DOCUMENT start
By the time we reach a gaggle of Eastern European
refugees – I won’t tell you how the film manoeuvres its way over to that one – we
are deep into treacherous, duplicitous appearances and deliberately outlandish
switcheroos. There’s even a sub-Baudrillardian “precession of simulacra” hook:
certain characters decide (extravagantly) to become what others say they are,
even when they are not! (Or are they really not? Equivocation abounds!) On this level, The Hunt reminded me of something on the order of 10 Cloverfield Lane (2016), which seemed
to reboot itself as a new movie in a different genre every 10 or 15 minutes
(see my Mysteries of Cinema). Again,
this is a Blumhouse speciality, evident also in the recent work made for that
company by M. Night Shayamalan.
This brings us to the horror aspect of the project –
and, more specifically, its horrific comedy angle. Not since the most
cartoonish, 1980s days of Sam Raimi, Peter Jackson or the Coen brothers have we
seen so many heads exploded, crushed or shot clean through! (Curiously, there
are no similar physical-sex-related gags anywhere in the film.) Virtually all
of the violent action in the piece takes this deliberately artificial route.
DOCUMENT end
ENTRIES SHOWN start
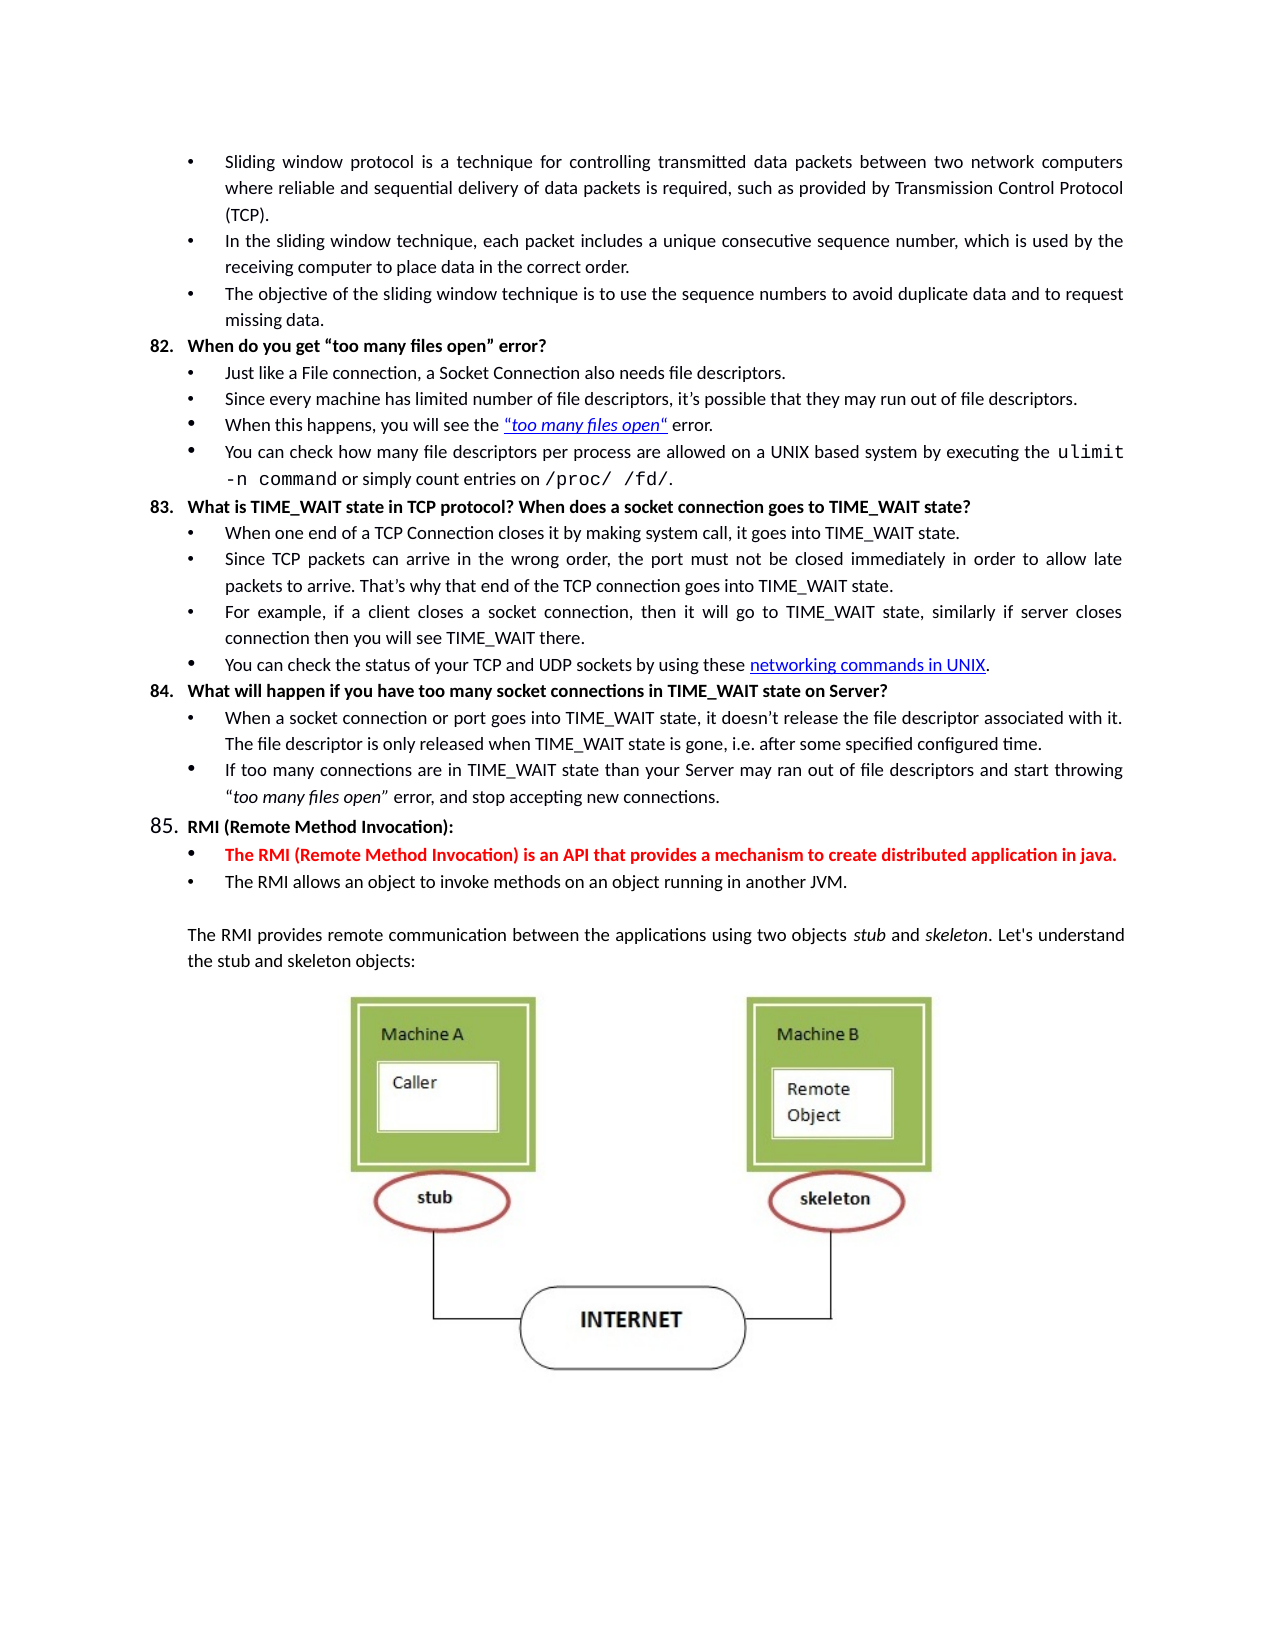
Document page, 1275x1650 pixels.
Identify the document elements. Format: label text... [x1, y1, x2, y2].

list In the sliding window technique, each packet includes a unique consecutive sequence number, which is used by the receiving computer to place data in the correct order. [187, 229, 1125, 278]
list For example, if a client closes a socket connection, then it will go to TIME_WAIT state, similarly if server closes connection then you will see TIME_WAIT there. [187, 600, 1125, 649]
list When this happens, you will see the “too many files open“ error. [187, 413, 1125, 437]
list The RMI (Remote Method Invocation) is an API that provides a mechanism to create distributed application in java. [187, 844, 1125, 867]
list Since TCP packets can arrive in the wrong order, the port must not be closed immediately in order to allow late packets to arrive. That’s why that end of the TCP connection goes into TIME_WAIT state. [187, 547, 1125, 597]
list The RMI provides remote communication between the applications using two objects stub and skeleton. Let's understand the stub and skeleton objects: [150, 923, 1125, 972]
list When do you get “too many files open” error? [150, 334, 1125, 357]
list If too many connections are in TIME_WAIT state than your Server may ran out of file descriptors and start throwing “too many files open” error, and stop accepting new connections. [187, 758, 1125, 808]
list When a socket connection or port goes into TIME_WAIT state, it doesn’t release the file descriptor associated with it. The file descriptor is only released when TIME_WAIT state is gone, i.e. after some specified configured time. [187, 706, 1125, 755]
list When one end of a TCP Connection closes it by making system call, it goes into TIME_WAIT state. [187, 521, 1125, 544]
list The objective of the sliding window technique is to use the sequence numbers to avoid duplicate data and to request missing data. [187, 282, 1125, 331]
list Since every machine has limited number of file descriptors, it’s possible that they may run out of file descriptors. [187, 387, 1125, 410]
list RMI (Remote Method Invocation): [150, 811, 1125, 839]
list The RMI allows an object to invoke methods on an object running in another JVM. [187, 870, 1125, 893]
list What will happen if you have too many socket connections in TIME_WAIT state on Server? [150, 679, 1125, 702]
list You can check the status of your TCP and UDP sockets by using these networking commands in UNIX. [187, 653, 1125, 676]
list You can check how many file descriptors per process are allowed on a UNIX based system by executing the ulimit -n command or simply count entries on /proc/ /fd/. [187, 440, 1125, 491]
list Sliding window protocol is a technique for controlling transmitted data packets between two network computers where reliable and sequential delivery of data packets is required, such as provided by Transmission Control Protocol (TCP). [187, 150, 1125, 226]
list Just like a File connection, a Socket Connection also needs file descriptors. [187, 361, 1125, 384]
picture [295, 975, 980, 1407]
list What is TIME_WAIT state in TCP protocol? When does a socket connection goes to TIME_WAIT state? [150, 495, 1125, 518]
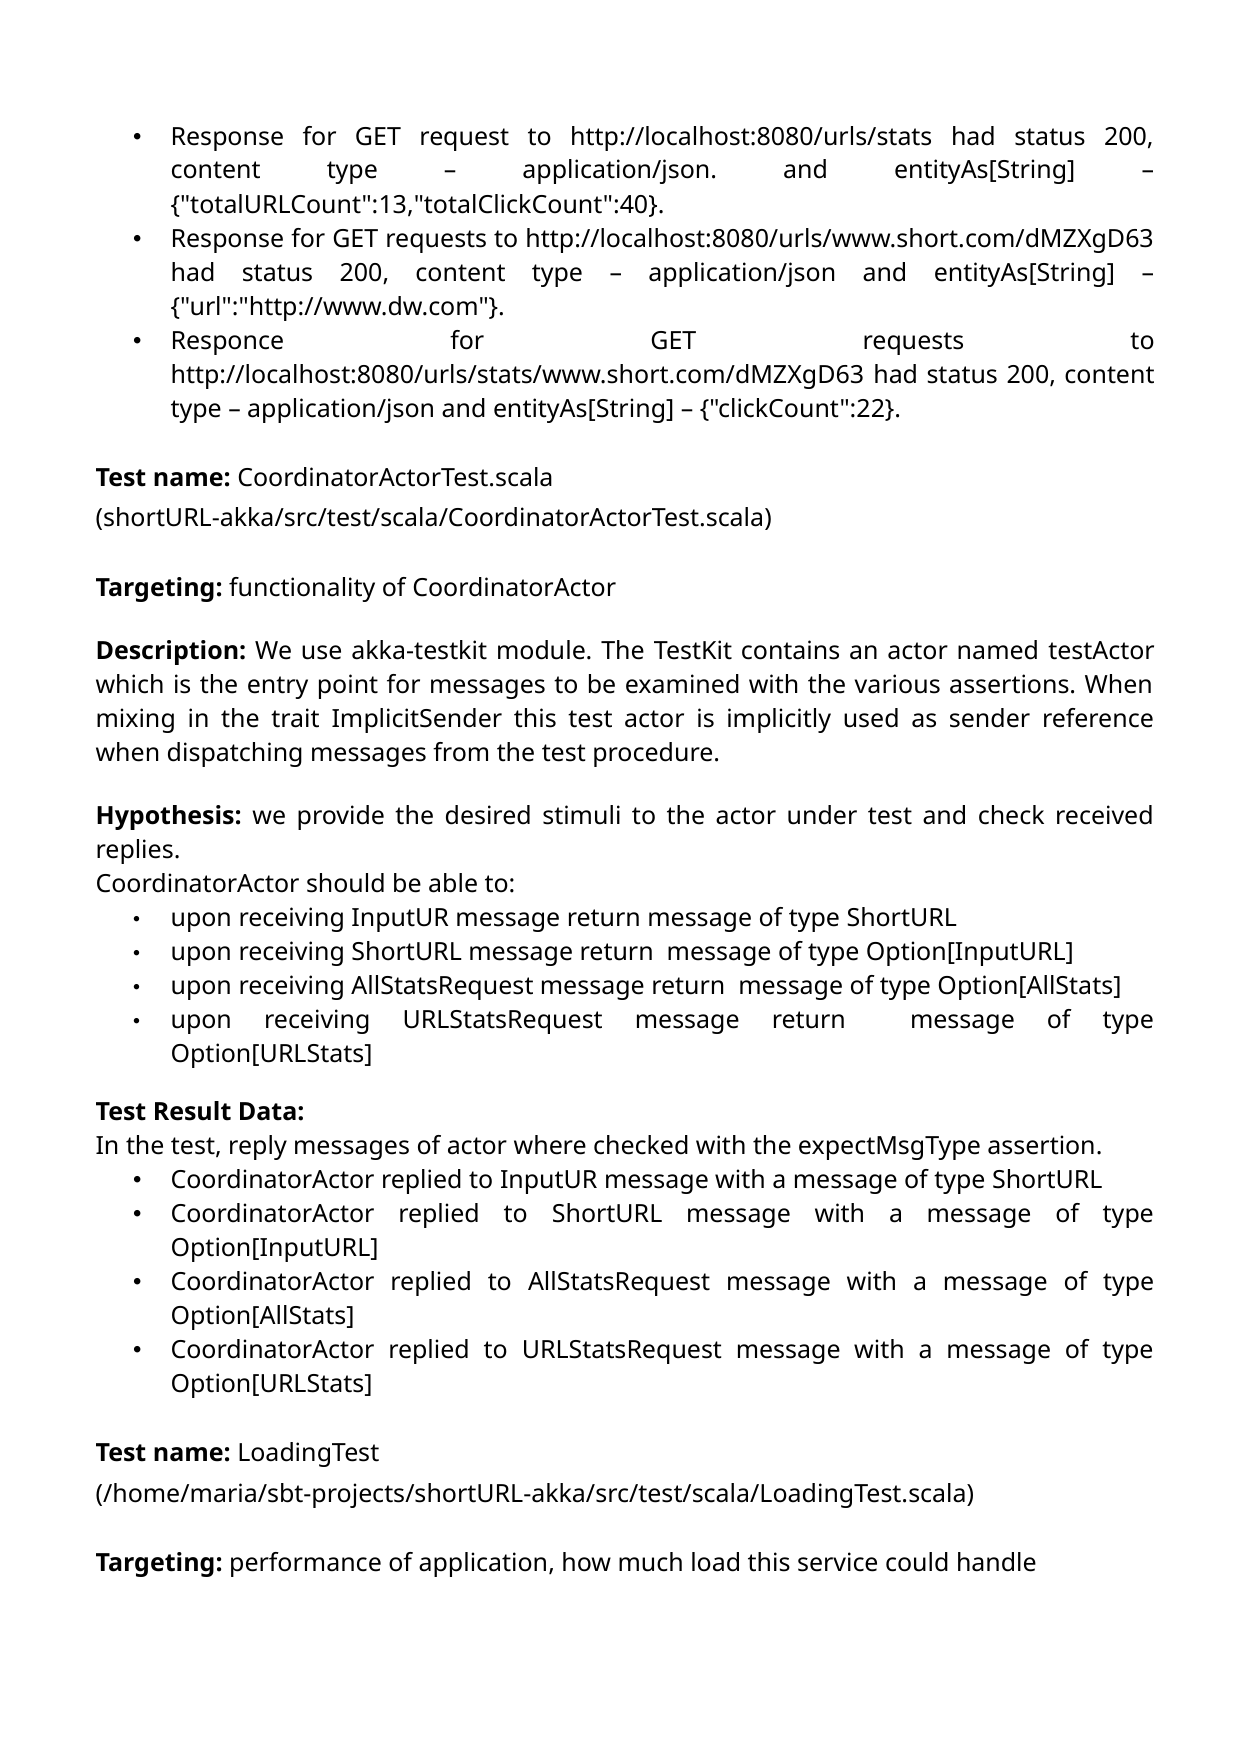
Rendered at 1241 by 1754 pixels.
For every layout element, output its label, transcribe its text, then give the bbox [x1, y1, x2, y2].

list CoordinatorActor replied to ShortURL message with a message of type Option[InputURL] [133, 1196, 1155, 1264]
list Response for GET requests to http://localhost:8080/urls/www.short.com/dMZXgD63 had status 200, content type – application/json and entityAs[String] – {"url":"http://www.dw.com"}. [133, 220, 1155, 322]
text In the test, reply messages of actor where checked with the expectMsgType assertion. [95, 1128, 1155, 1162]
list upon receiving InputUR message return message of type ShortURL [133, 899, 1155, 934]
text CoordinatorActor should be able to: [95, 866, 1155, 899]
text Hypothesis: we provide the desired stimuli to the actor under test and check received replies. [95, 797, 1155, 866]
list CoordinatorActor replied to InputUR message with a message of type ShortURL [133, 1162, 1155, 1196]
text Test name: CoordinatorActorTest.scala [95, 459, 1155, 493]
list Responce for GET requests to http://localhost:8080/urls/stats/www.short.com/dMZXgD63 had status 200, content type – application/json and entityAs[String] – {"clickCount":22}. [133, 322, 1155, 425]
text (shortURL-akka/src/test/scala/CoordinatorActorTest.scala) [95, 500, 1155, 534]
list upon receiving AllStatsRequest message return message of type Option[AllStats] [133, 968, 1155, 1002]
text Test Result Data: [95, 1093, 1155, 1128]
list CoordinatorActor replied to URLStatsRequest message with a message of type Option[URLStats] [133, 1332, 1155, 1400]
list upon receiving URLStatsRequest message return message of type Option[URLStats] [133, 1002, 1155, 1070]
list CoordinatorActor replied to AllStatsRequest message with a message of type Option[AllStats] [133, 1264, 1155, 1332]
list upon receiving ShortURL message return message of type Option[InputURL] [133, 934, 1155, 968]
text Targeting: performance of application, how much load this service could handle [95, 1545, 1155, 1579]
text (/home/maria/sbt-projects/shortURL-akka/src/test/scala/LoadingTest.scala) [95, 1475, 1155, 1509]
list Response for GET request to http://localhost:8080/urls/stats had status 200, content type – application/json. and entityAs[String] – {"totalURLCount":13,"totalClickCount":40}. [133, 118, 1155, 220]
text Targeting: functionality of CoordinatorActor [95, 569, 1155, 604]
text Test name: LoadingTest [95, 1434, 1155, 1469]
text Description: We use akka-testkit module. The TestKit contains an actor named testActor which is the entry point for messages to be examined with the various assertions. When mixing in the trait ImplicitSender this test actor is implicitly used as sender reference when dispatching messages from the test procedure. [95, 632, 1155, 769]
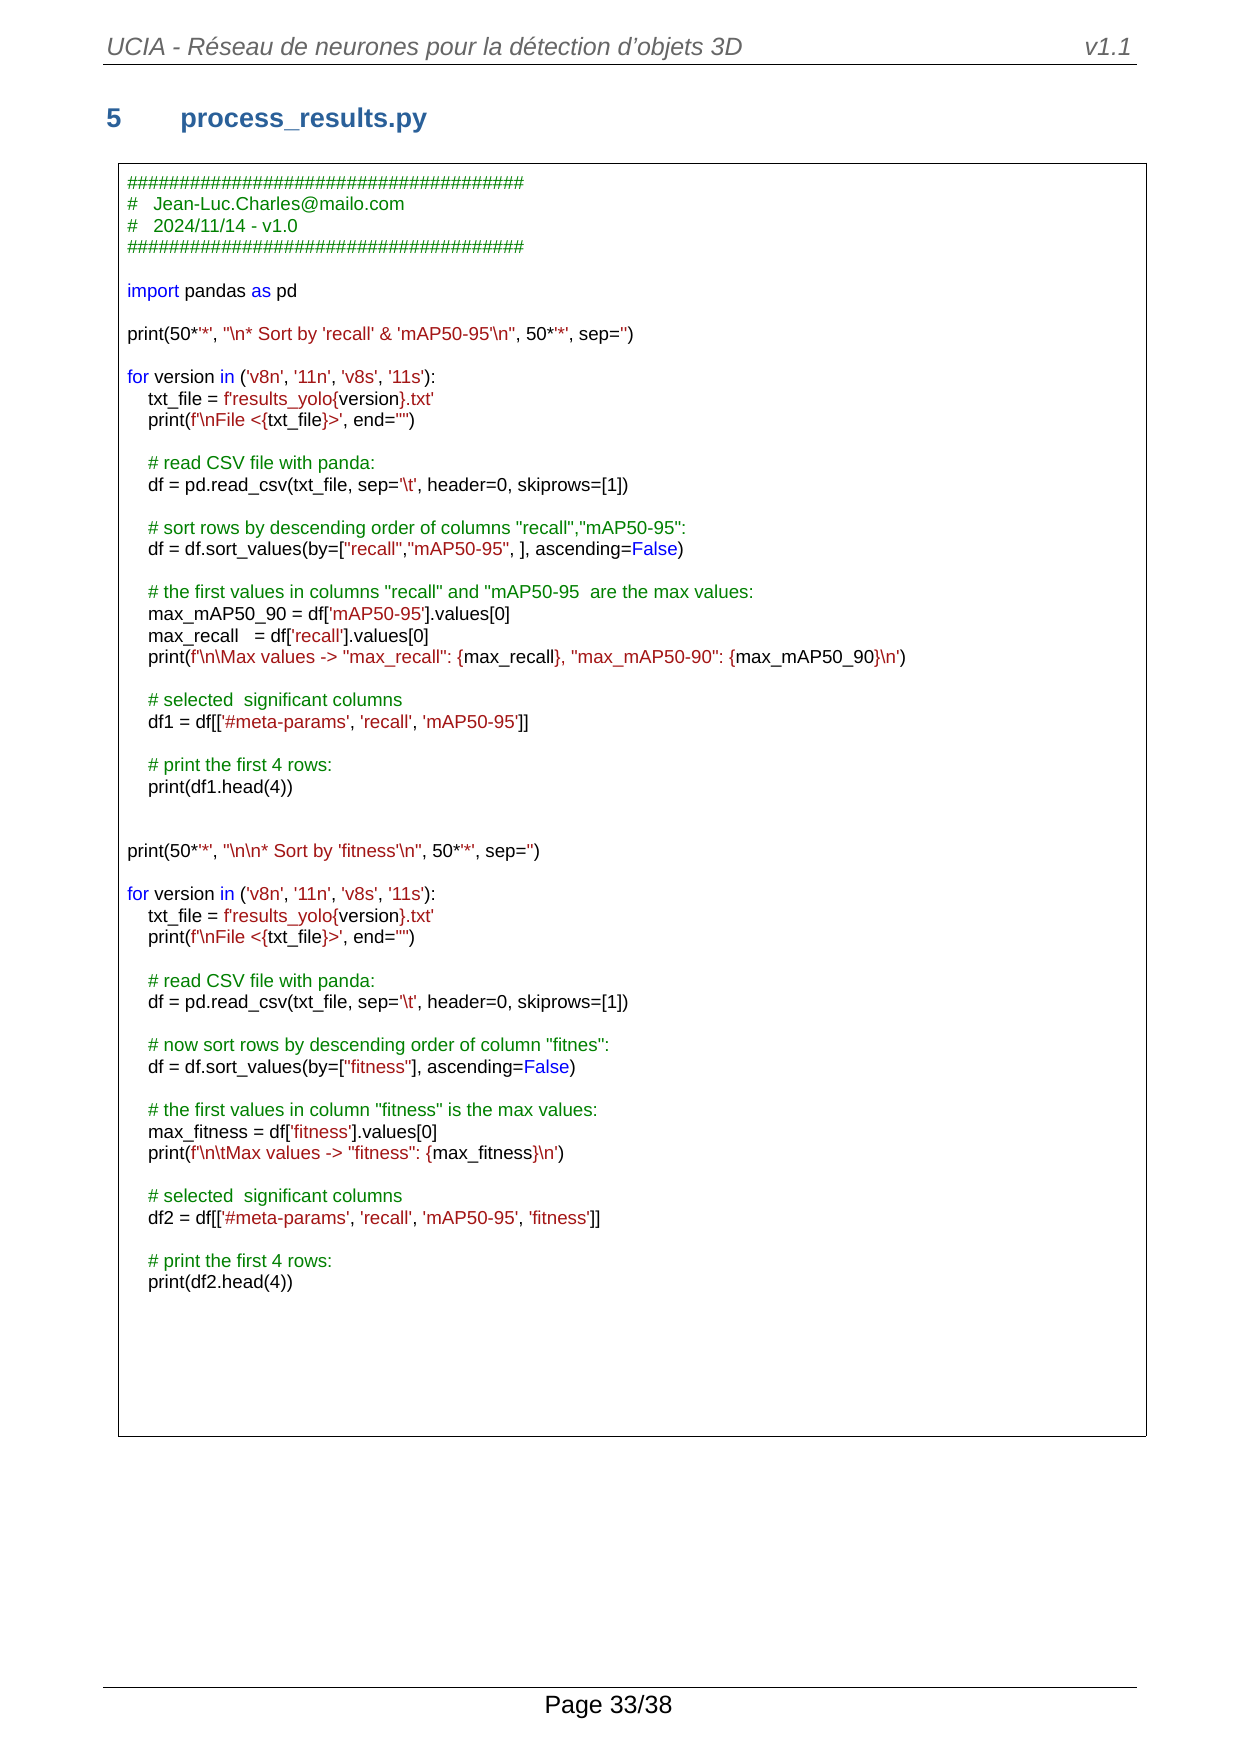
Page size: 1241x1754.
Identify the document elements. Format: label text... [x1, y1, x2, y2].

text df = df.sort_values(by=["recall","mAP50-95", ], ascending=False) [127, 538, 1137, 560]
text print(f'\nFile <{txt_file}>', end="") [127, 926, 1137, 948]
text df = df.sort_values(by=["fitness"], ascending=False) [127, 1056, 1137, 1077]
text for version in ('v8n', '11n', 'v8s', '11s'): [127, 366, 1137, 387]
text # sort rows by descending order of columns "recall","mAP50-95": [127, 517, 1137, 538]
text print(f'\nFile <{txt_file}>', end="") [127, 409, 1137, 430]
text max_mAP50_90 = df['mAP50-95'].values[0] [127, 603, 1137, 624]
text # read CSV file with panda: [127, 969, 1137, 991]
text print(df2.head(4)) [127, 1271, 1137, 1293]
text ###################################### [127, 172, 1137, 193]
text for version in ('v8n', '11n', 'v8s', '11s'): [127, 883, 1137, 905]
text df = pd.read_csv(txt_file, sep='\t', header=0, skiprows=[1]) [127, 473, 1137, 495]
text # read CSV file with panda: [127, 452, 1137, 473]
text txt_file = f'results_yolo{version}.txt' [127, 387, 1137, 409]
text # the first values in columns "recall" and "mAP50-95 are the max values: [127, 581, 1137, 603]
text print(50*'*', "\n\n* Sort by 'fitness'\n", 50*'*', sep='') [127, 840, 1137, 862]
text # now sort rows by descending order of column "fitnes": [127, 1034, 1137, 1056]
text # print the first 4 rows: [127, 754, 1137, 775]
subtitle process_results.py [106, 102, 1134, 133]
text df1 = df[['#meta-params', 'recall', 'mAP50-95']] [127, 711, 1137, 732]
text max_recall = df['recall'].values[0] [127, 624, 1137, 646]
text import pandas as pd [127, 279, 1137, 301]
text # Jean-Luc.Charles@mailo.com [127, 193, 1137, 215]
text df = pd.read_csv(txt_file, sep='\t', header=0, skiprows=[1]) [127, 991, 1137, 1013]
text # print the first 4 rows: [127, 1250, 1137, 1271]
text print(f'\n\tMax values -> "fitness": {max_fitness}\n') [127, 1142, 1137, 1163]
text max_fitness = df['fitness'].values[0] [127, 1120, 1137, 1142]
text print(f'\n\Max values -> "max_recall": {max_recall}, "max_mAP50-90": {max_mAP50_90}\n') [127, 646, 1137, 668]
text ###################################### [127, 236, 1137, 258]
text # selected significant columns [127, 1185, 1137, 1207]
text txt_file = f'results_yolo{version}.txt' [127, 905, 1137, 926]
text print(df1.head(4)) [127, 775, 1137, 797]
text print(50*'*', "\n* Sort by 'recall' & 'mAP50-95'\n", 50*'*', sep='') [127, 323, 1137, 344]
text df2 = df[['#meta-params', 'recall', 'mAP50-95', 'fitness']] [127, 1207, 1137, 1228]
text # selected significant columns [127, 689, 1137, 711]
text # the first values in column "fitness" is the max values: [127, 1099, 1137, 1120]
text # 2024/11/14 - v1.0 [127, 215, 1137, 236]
ENTRIES SHOWN end
§ **GIVEN INSTRUCTION 1**
Please sum up the film review in two sentences.
§ **GIVEN INSTRUCTION 2**
Return the listing lines between the line holding "538, 1137, 560]" and the line holding "366, 1137, 387]", inclusive.

§ **FULL ANSWER 1**
The Hunt piles up treacherous, duplicitous appearances and outlandish switcheroos, with characters choosing to become what others say they are, which recalls how 10 Cloverfield Lane seemed to reboot itself in a new genre every 10 or 15 minutes, a Blumhouse specialty. Its horror comedy shows more heads exploded, crushed or shot clean through than anything since the cartoonish 1980s days of Sam Raimi, Peter Jackson or the Coen brothers, and nearly all of its violence takes this deliberately artificial route.

§ **FULL ANSWER 2**
text df = df.sort_values(by=["recall","mAP50-95", ], ascending=False) [127, 538, 1137, 560]
text print(f'\nFile <{txt_file}>', end="") [127, 926, 1137, 948]
text df = df.sort_values(by=["fitness"], ascending=False) [127, 1056, 1137, 1077]
text for version in ('v8n', '11n', 'v8s', '11s'): [127, 366, 1137, 387]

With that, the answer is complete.